Post by CrimsonPhantom on Jun 11, 2012 14:10:32 GMT -7
Tommy Bowden already sees what's coming in a college football playoff. His Tulane team was one of the first test cases of something called the Bowl Championship Series 14 years ago.
The Green Wave were one of only two undefeated teams during the 1998 regular season. Tennessee was the other. Tulane finished 10th in the regular season, eventually beating BYU in the Liberty Bowl. Tennessee went on to win the national championship.
Outrage in New Orleans? Not back then.
"Our schedule was just not very tough," said Bowden, who coached those 12-0 Conference USA champions. "I was getting a lot of calls from reporters. I just told them up front, 'I don't think our schedule merits me being in.' "
A team that produced an NFL quarterback (Shaun King) and one of the first refined zone-read, spread-option offenses, made its case beating the likes of SMU, Navy, Memphis and Army.

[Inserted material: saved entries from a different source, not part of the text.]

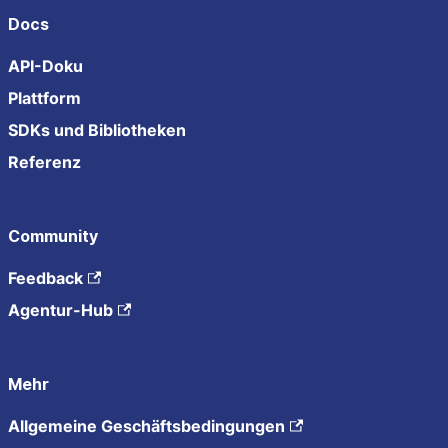
Docs
API-Doku
Plattform
SDKs und Bibliotheken
Referenz
Community
Feedback
Agentur-Hub
Mehr
Allgemeine Geschäftsbedingungen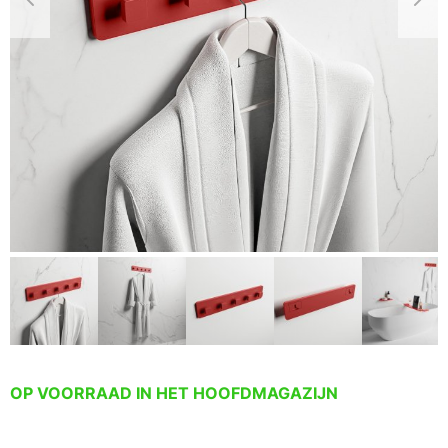
OP VOORRAAD IN HET HOOFDMAGAZIJN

"I coached in the SEC for 11 years," said Bowden, who also worked at Auburn, Alabama and Kentucky. "I was so familiar with how that league was week to week-to-week ... That's kind of been my analogy. The schedule is such a huge factor -- schedule and margin of victory. Anytime I have voted [in the coaches' poll] those have been the two major things. Those guys like Utah and Boise, they just don't play the strength of schedule."
The outcry for those non-BCS teams, as you may have noticed, became louder and more shrill over the years. Five such programs finished undefeated regular seasons since 1998. Only one non-BCS school -- TCU in 2009 and 2010 -- finished in the top four.